[Dataset entries]
========
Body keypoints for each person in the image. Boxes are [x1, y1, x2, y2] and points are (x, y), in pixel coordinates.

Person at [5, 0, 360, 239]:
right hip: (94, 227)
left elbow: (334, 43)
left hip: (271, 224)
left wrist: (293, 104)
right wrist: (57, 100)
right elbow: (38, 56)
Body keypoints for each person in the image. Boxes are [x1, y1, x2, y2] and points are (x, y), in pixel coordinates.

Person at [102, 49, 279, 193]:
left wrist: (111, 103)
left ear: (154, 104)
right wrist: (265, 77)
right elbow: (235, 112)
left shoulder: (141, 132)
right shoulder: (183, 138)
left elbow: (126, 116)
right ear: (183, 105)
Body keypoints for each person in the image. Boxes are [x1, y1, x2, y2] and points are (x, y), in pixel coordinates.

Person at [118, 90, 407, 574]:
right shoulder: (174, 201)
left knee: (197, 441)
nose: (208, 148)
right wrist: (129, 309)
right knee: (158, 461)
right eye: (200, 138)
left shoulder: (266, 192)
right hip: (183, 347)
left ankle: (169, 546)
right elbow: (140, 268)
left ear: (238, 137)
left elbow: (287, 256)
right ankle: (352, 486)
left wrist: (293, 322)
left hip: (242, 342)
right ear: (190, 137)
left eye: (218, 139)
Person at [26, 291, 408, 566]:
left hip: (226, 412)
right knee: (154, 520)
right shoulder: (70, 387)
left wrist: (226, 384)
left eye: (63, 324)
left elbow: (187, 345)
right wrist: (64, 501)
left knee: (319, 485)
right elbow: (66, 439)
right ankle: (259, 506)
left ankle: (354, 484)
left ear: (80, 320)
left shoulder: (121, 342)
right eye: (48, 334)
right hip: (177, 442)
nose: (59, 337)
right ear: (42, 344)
========
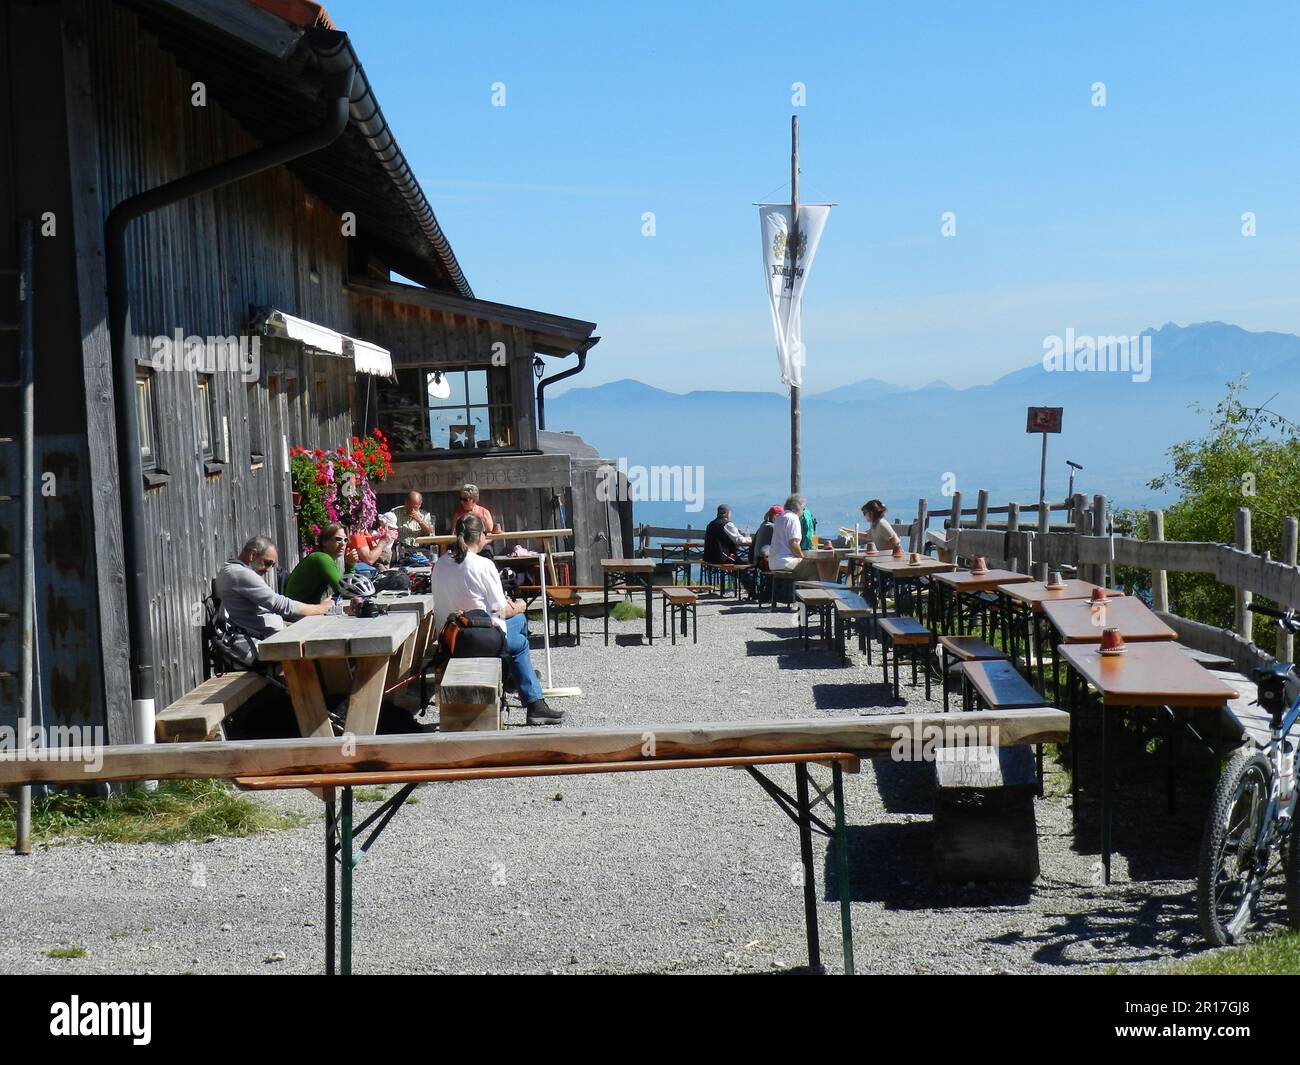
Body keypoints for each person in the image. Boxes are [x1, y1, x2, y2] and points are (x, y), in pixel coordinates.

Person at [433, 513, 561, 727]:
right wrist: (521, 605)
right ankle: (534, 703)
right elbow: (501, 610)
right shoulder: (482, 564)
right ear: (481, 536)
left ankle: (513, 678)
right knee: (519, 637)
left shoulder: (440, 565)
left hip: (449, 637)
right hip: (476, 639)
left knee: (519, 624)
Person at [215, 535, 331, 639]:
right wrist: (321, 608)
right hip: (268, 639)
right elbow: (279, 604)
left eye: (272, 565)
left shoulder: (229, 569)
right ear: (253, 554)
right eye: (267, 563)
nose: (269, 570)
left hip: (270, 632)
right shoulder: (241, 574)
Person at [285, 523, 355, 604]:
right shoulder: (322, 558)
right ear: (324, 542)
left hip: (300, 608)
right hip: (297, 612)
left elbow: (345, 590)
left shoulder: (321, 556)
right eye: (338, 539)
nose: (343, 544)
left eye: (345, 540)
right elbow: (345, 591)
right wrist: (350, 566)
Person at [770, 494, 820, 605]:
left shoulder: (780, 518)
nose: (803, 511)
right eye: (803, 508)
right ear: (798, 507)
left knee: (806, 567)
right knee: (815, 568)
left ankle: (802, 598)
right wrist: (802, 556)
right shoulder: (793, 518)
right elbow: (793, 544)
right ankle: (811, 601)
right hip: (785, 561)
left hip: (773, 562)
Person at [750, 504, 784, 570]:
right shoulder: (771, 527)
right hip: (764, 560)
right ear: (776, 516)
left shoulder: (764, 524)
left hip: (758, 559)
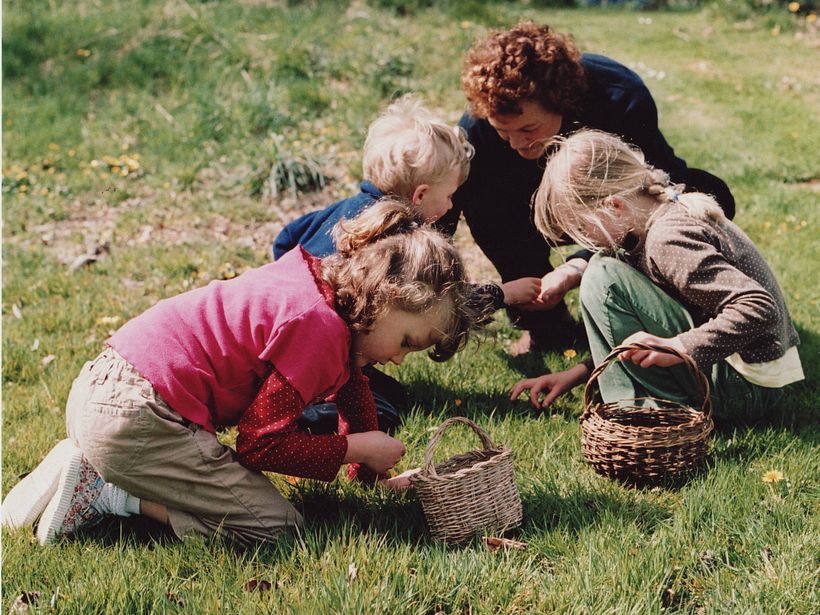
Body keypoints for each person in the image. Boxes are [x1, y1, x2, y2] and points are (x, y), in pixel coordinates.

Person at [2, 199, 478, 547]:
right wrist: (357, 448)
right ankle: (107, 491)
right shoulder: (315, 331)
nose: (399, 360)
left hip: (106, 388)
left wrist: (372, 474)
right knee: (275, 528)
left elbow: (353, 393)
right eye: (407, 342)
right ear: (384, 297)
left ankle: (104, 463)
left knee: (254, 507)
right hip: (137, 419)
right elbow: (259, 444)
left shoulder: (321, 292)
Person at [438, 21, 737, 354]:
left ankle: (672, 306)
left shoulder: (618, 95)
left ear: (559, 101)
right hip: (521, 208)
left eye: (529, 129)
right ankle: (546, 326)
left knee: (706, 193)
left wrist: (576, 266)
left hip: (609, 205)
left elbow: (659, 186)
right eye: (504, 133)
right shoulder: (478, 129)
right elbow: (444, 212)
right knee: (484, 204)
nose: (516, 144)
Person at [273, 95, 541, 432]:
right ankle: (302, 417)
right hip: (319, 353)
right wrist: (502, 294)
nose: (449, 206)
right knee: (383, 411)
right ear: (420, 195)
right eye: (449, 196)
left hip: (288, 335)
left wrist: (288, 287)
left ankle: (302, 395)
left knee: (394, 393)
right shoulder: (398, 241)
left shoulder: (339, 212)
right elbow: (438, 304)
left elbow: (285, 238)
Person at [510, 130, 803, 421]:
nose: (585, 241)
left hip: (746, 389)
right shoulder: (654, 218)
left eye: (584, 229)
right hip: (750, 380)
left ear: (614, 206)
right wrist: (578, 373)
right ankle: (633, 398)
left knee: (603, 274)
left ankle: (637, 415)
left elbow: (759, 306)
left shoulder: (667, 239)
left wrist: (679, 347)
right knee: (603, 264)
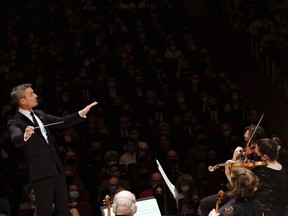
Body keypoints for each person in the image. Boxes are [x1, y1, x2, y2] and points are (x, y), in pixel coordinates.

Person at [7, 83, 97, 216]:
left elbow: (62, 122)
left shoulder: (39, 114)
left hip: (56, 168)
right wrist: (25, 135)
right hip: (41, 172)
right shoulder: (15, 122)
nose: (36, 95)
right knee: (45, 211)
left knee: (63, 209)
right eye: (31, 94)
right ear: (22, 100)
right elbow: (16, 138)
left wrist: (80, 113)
========
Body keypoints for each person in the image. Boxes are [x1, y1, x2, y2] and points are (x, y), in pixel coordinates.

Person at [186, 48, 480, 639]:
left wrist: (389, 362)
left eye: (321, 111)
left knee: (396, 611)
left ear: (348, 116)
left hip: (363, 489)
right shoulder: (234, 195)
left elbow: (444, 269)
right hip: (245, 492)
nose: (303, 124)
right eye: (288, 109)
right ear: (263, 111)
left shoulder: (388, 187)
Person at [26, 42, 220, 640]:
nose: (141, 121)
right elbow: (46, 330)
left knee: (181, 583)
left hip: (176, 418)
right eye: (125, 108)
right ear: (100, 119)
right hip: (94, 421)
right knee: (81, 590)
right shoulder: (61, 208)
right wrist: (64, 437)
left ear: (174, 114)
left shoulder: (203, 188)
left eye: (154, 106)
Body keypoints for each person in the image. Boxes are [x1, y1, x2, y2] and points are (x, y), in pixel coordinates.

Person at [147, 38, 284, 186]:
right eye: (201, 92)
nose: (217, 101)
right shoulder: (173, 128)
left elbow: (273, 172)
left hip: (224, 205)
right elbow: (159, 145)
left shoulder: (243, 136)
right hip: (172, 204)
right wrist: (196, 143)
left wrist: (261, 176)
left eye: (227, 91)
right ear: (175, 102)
========
Problem to solve :: Start with the line above that contains "left wrist: (288, 287)" and end with the line that contains "right knee: (603, 264)". Write out those lines exactly, and only those.

Answer for the task ::
left wrist: (288, 287)
left ankle: (302, 395)
left knee: (394, 393)
right shoulder: (398, 241)
left shoulder: (339, 212)
right elbow: (438, 304)
left elbow: (285, 238)
Person at [510, 130, 803, 421]:
nose: (585, 241)
left hip: (746, 389)
right shoulder: (654, 218)
left eye: (584, 229)
right hip: (750, 380)
left ear: (614, 206)
right wrist: (578, 373)
right ankle: (633, 398)
left knee: (603, 274)
left ankle: (637, 415)
left elbow: (759, 306)
left shoulder: (667, 239)
left wrist: (679, 347)
right knee: (603, 264)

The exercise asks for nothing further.